-- Data to use follows --
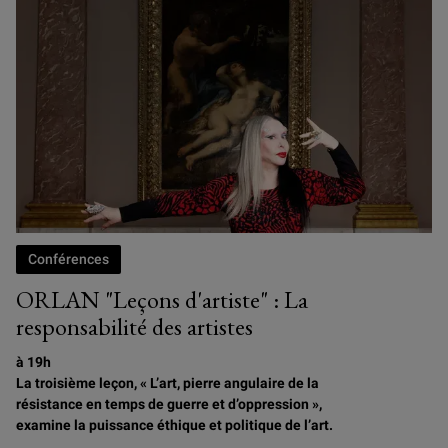
Conférences
ORLAN "Leçons d'artiste" : La
responsabilité des artistes
à 19h
La troisième leçon, « L’art, pierre angulaire de la
résistance en temps de guerre et d’oppression »,
examine la puissance éthique et politique de l’art.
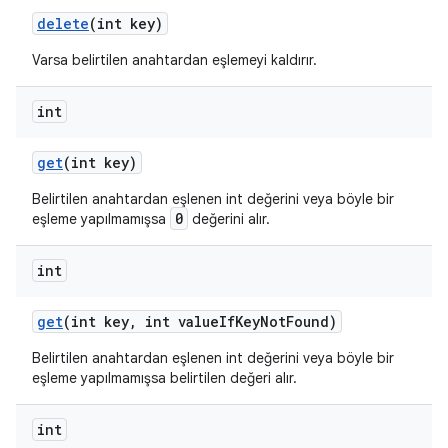
delete
(int key)
Varsa belirtilen anahtardan eşlemeyi kaldırır.
int
get
(int key)
Belirtilen anahtardan eşlenen int değerini veya böyle bir
0
eşleme yapılmamışsa
değerini alır.
int
get
(int key
,
int value
If
Key
Not
Found)
Belirtilen anahtardan eşlenen int değerini veya böyle bir
eşleme yapılmamışsa belirtilen değeri alır.
int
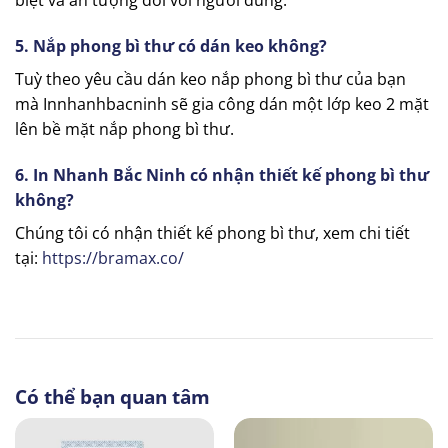
biệt và ấn tượng đối với người dùng.
5. Nắp phong bì thư có dán keo không?
Tuỳ theo yêu cầu dán keo nắp phong bì thư của bạn
mà Innhanhbacninh sẽ gia công dán một lớp keo 2 mặt
lên bề mặt nắp phong bì thư.
6. In Nhanh Bắc Ninh có nhận thiết kế phong bì thư
không?
Chúng tôi có nhận thiết kế phong bì thư, xem chi tiết
tại:
https://bramax.co/
Có thể bạn quan tâm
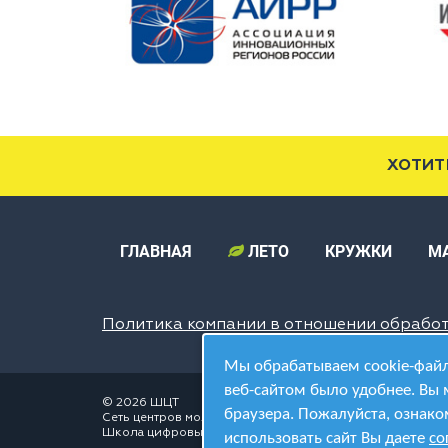
ХОТИТ
ГЛАВНАЯ
ЛЕТО
КРУЖКИ
М
Политика компании в отношении обрабо
Мы обрабатываем cookie-файл
веб-сайтом было удобнее. Вы 
© 2026 ШЦТ
браузера. Пожалуйста, ознако
Сеть центров молодёжного инновационного творчества
Школа цифровых технологий
использовать сайт Вы даете
со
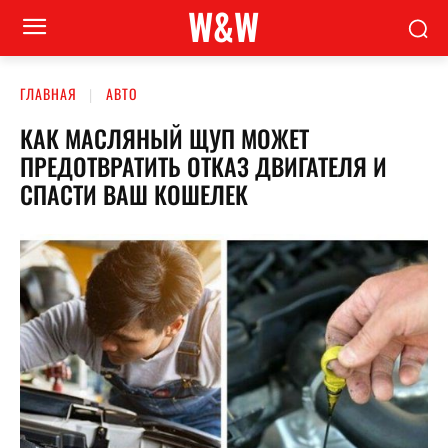
W&W
ГЛАВНАЯ
АВТО
КАК МАСЛЯНЫЙ ЩУП МОЖЕТ
ПРЕДОТВРАТИТЬ ОТКАЗ ДВИГАТЕЛЯ И
СПАСТИ ВАШ КОШЕЛЕК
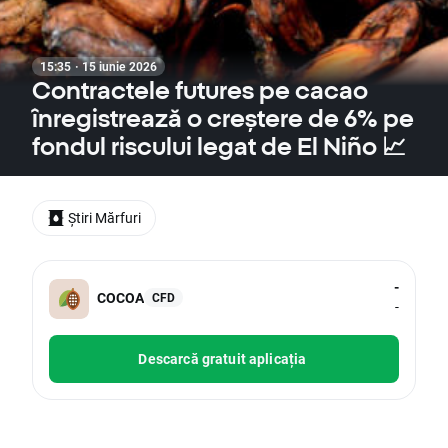
15:35 · 15 iunie 2026
Contractele futures pe cacao
înregistrează o creștere de 6% pe
fondul riscului legat de El Niño 📈
Știri Mărfuri
-
COCOA
CFD
-
Descarcă gratuit aplicația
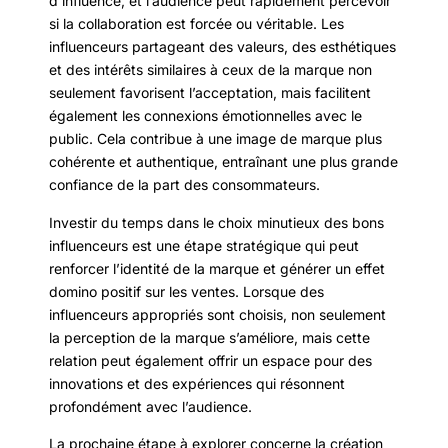
d’influence, et l’audience peut rapidement percevoir
si la collaboration est forcée ou véritable. Les
influenceurs partageant des valeurs, des esthétiques
et des intérêts similaires à ceux de la marque non
seulement favorisent l’acceptation, mais facilitent
également les connexions émotionnelles avec le
public. Cela contribue à une image de marque plus
cohérente et authentique, entraînant une plus grande
confiance de la part des consommateurs.
Investir du temps dans le choix minutieux des bons
influenceurs est une étape stratégique qui peut
renforcer l’identité de la marque et générer un effet
domino positif sur les ventes. Lorsque des
influenceurs appropriés sont choisis, non seulement
la perception de la marque s’améliore, mais cette
relation peut également offrir un espace pour des
innovations et des expériences qui résonnent
profondément avec l’audience.
La prochaine étape à explorer concerne la création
-- Data to use concluded --
▶ [What the exercise asks] Between and including the line with "ПРЕДОТВРАТИТЬ ОТКАЗ ДВИГАТЕЛЯ И" and the line with "influenceurs est une", repeat every line exactly as it appears above, with pictures left out.

▶ [Answer box]
ПРЕДОТВРАТИТЬ ОТКАЗ ДВИГАТЕЛЯ И
СПАСТИ ВАШ КОШЕЛЕК
15:35 · 15 iunie 2026
Contractele futures pe cacao
înregistrează o creștere de 6% pe
fondul riscului legat de El Niño 📈
Știri Mărfuri
-
COCOA
CFD
-
Descarcă gratuit aplicația
d’influence, et l’audience peut rapidement percevoir
si la collaboration est forcée ou véritable. Les
influenceurs partageant des valeurs, des esthétiques
et des intérêts similaires à ceux de la marque non
seulement favorisent l’acceptation, mais facilitent
également les connexions émotionnelles avec le
public. Cela contribue à une image de marque plus
cohérente et authentique, entraînant une plus grande
confiance de la part des consommateurs.
Investir du temps dans le choix minutieux des bons
influenceurs est une étape stratégique qui peut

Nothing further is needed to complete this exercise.